Reproduce the text of every entry below verbatim, leaving the pictures out of your answer.

◆ Exercise material ◆
============

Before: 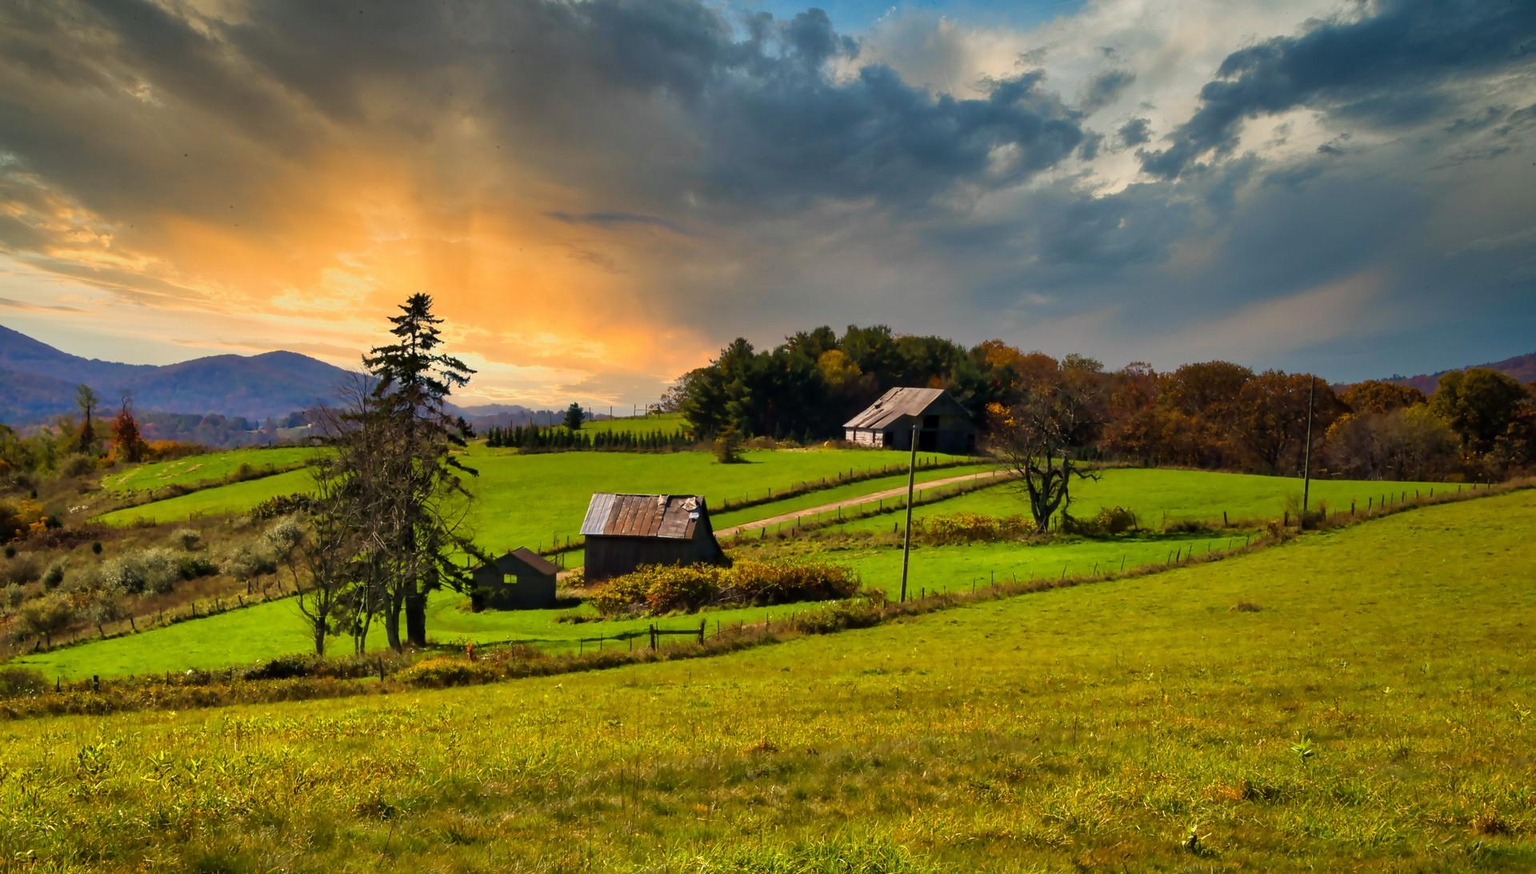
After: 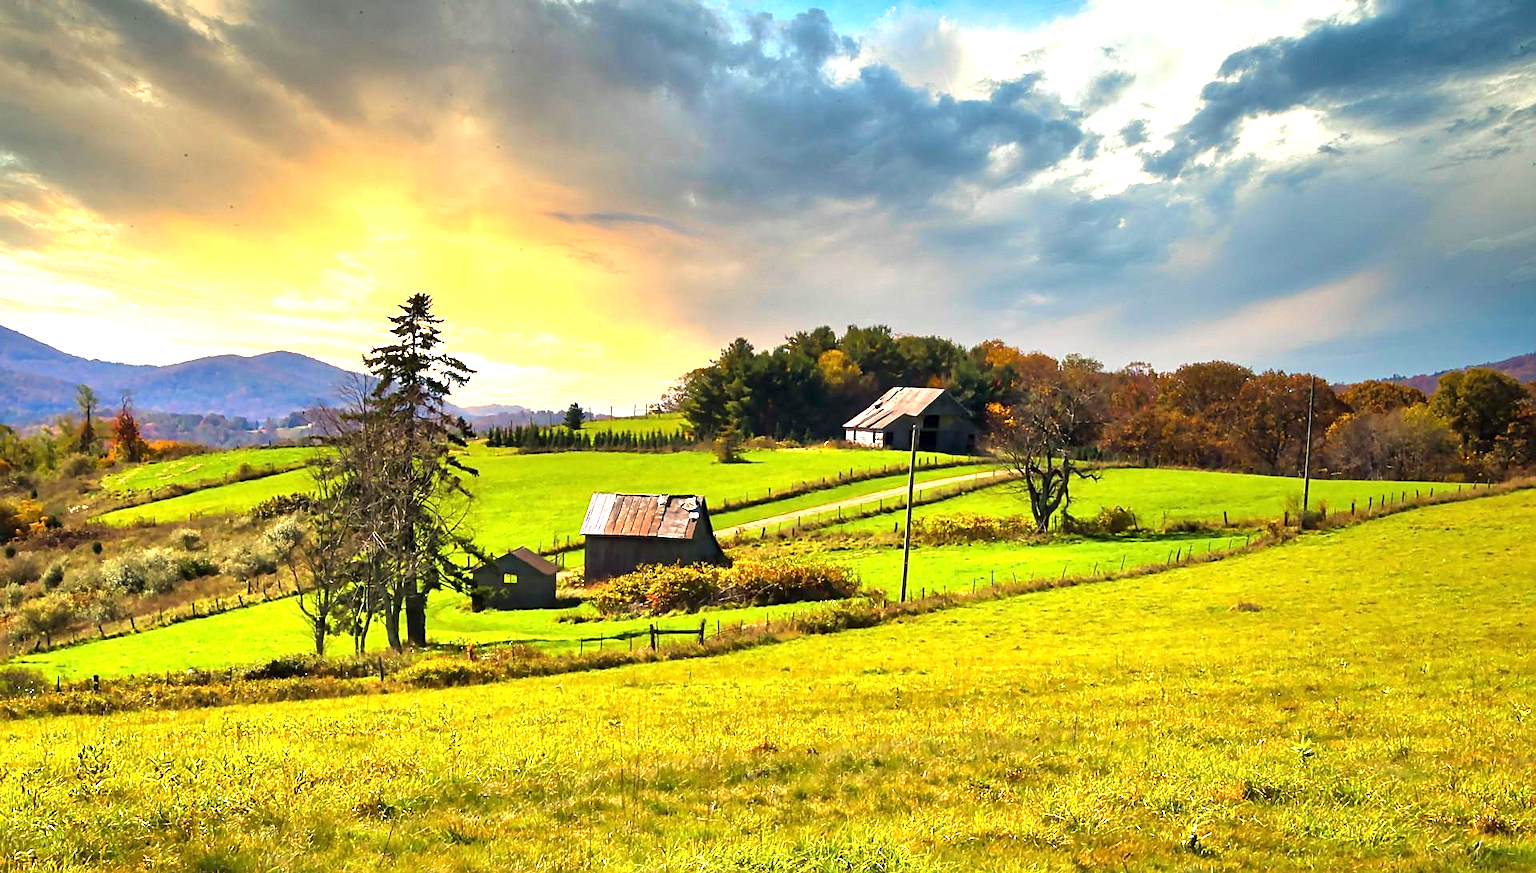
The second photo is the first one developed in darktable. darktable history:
sharpen: on, module defaults
exposure: black level correction 0, exposure 1.513 EV, compensate highlight preservation false
tone equalizer: on, module defaults
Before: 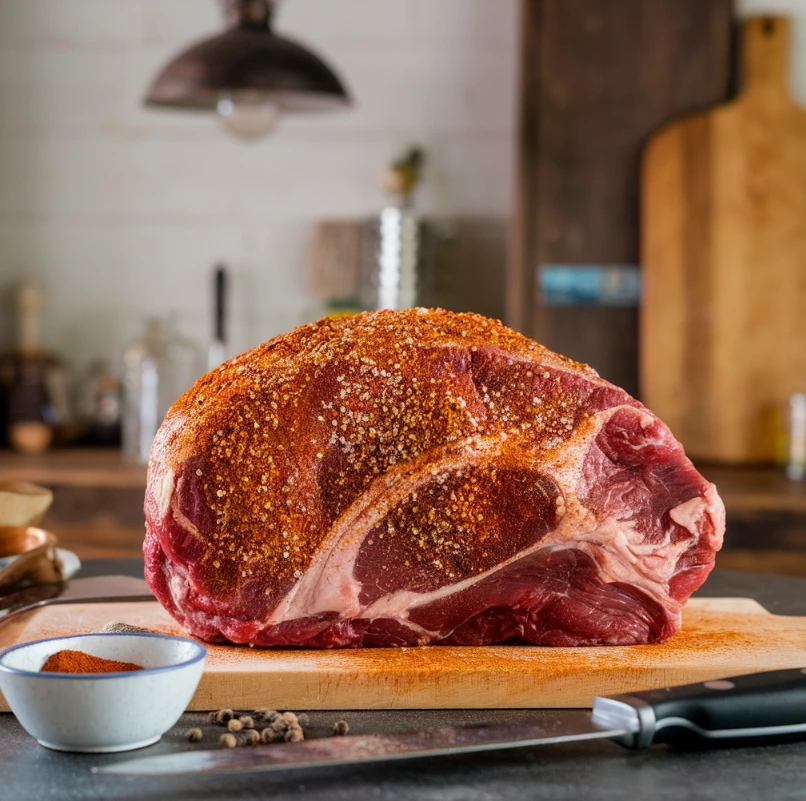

============

◆ Solution for this task ◆
Before: 
After: 
The second photo is the first one developed in darktable. darktable history:
sharpen: on, module defaults
exposure: black level correction 0, exposure 1.513 EV, compensate highlight preservation false
tone equalizer: on, module defaults
Before: 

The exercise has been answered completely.